▶ [Prompt A]
Retype, without alteration, the stretch of the entries below from the line containing "a - Richard Le Droff" through the line containing "Praxissemester und Vorpraktikum § 8", including both of those lines, and omit the pictures from your answer.

But that assumes the task is still valuable at doing it 10 times more a day.

One key distinction to think about might be if your task is letting you reduce cost vs increase revenue.

A task that is a "cost" - e.g. if a user wants X, we need to do Y - likely won't need to be done 10x more frequently with 10x increased value if the demand for X hasn't changed. So you make it cheaper for us to do Y when X is desired, so the margin for X is increased, which still might make a ton of business sense, but the top-line boost to profitability is limited to the original manual cost of Y.

A task that is revenue-driving - e.g. "we have to do X any time we're putting together a sales deck for a new prospect" - can have a much higher flywheel effect. Can our existing sales team potentially now bring in 4 times more clients? That could be huge, and so you've both increased margin and top line.

snovv_crash · on June 7, 2022

It doesn't need to be as valuable to still be net positive though, because now it doesn't take human time, just computer time.

Imagine for an ML product, making an accuracy report. If it's slow and required lots of human time, you might do it once a quarter for releases to important customers. If it's cheap and quick then you can run it on every CI run to check for regressions before merging code. Sure, you run it maybe 1000x more and don't get 1000x the value.

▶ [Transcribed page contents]
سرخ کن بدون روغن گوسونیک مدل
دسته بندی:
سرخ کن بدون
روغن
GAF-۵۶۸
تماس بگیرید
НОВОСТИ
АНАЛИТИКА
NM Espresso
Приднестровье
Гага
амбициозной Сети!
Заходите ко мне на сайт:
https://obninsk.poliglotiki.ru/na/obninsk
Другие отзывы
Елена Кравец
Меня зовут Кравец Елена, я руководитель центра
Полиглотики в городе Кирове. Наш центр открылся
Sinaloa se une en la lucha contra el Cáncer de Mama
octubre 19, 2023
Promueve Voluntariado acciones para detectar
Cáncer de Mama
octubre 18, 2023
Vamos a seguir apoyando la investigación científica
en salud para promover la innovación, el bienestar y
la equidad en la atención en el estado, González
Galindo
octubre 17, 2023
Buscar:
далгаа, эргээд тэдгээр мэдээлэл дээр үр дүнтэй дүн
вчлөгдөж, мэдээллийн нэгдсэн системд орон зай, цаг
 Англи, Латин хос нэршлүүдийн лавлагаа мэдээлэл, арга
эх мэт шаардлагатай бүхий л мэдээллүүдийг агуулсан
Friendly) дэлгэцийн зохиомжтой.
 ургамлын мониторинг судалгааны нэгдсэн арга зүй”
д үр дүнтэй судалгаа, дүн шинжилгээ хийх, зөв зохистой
* * *
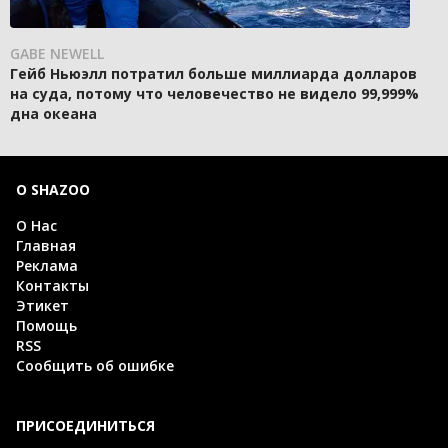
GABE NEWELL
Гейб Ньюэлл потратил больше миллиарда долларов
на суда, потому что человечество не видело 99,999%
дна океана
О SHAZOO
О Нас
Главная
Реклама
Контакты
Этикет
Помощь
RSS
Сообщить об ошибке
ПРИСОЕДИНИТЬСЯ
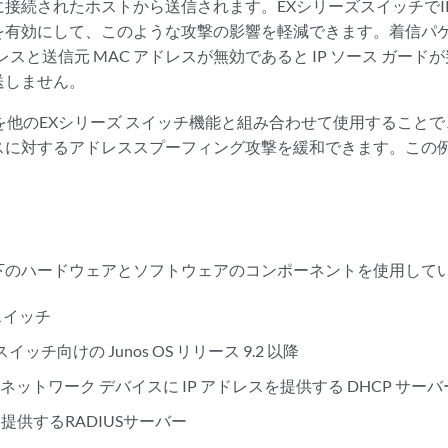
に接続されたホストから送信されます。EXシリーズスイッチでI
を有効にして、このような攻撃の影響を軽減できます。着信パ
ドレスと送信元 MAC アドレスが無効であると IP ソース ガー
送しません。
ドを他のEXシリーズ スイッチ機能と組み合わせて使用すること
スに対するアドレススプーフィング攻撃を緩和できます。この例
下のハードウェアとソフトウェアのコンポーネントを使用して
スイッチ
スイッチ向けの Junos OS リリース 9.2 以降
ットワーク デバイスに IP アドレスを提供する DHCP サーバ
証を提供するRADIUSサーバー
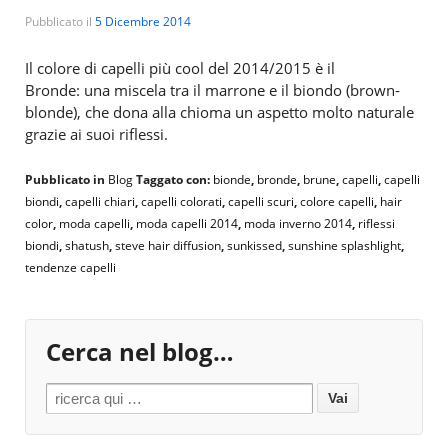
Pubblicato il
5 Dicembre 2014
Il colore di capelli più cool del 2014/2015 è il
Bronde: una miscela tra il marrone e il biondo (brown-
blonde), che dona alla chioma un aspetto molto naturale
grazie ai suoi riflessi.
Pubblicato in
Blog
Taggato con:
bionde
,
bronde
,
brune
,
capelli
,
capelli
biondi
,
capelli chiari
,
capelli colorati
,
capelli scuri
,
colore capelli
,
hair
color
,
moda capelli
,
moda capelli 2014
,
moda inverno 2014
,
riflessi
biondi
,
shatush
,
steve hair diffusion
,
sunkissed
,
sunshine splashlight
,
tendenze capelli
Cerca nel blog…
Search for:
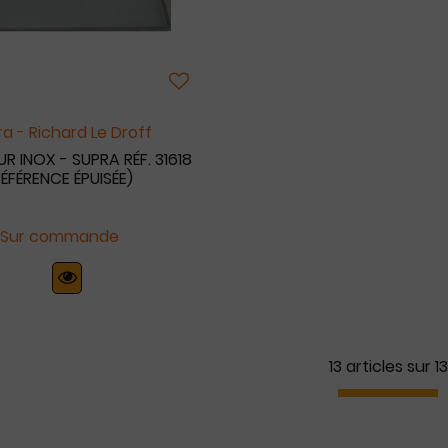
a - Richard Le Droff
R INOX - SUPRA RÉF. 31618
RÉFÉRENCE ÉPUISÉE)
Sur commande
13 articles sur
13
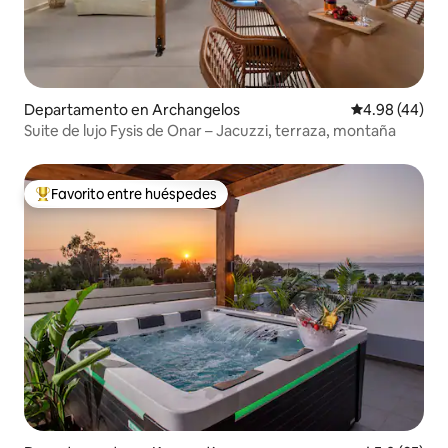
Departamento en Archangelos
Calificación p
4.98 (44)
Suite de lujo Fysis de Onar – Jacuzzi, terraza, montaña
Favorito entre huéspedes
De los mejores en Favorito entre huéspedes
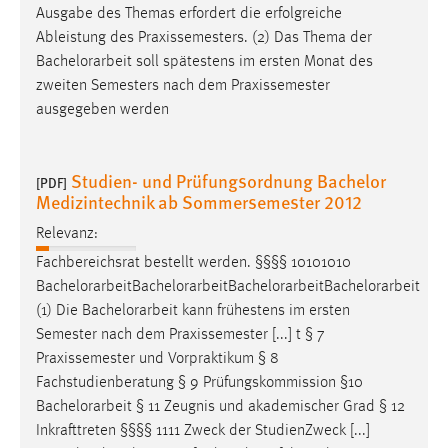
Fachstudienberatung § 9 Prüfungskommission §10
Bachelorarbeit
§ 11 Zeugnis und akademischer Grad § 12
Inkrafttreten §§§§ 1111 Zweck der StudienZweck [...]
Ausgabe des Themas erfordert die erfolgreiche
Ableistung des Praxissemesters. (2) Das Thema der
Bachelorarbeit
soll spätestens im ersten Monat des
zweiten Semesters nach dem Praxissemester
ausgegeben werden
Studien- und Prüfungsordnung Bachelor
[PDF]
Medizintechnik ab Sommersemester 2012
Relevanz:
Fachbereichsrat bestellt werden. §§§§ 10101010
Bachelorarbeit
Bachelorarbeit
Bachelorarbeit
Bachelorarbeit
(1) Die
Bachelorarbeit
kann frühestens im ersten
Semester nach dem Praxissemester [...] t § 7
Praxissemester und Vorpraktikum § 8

▶ [Prompt B]
Continue the thread above on the business value of automating tasks, starting after its last sentence.

▶ [Exercise output A]
a - Richard Le Droff
R INOX - SUPRA RÉF. 31618
RÉFÉRENCE ÉPUISÉE)
Sur commande
13 articles sur
13
Departamento en Archangelos
Calificación p
4.98 (44)
Suite de lujo Fysis de Onar – Jacuzzi, terraza, montaña
Favorito entre huéspedes
De los mejores en Favorito entre huéspedes
Fachstudienberatung § 9 Prüfungskommission §10
Bachelorarbeit
§ 11 Zeugnis und akademischer Grad § 12
Inkrafttreten §§§§ 1111 Zweck der StudienZweck [...]
Ausgabe des Themas erfordert die erfolgreiche
Ableistung des Praxissemesters. (2) Das Thema der
Bachelorarbeit
soll spätestens im ersten Monat des
zweiten Semesters nach dem Praxissemester
ausgegeben werden
Studien- und Prüfungsordnung Bachelor
[PDF]
Medizintechnik ab Sommersemester 2012
Relevanz:
Fachbereichsrat bestellt werden. §§§§ 10101010
Bachelorarbeit
Bachelorarbeit
Bachelorarbeit
Bachelorarbeit
(1) Die
Bachelorarbeit
kann frühestens im ersten
Semester nach dem Praxissemester [...] t § 7
Praxissemester und Vorpraktikum § 8

▶ [Exercise output B]
But, critically, the value is not the cost savings of not having to run it manually per quarter, the value is the more stable product and avoiding spending time bisecting a quarter of engineering work to figure out where bugs were introduced. And this was enabled by automating.

majormajor · on June 7, 2022

Sure, if the cost of automating here is < the current cost of rework and investigation, you win. And dev time is expensive, so that sort of thing is usually an easy call.

Yeah, it doesn't need to continue to increase in value linearly with repeated runs, it's the summed value that matters.

The "cost" is fuzzy too, often - e.g. time and budget spent on reliability-focused engineers or active troubleshooting rarely drops to 0 if you don't automate anything. It might just make it more expensive to react to incidents!

Maybe turn it away from a "gate" question - "should this thing be automated" - and into a prioritization one - "we could automate so many things, which ones should we do first?"

kubanczyk · on June 8, 2022

I don't know whether it's visible from where you are sitting, but what you wrote is exactly contrary to the TFA. TFA implicitly starts from "what if we forget for a minute that ROI exists, and see where that leads us". (If it seems incredibly wasteful, stay with me to the end.) And where it led them is that the people like you and me are crucial parts of Investment (the I of ROI), and the people group together. The ones that gladly do 90% toil don't like to team up with those that prefer 10% toil.

Because the problem with ROI calculation is that for some areas the ideal amount of toil would be 99% and for other 1%. For both extremes, you'll bleed valuable people, so sometimes your Investment becomes "hire new team just for that" and the rest is peanuts.

To put the thing back on its feet first create a team that takes 50% toil and give them these areas that ROI-wise require approximately 50% toil. Call the team "SRE". Create a team that takes 10% toil. Give different areas. Create a team that takes 90% toil, etc.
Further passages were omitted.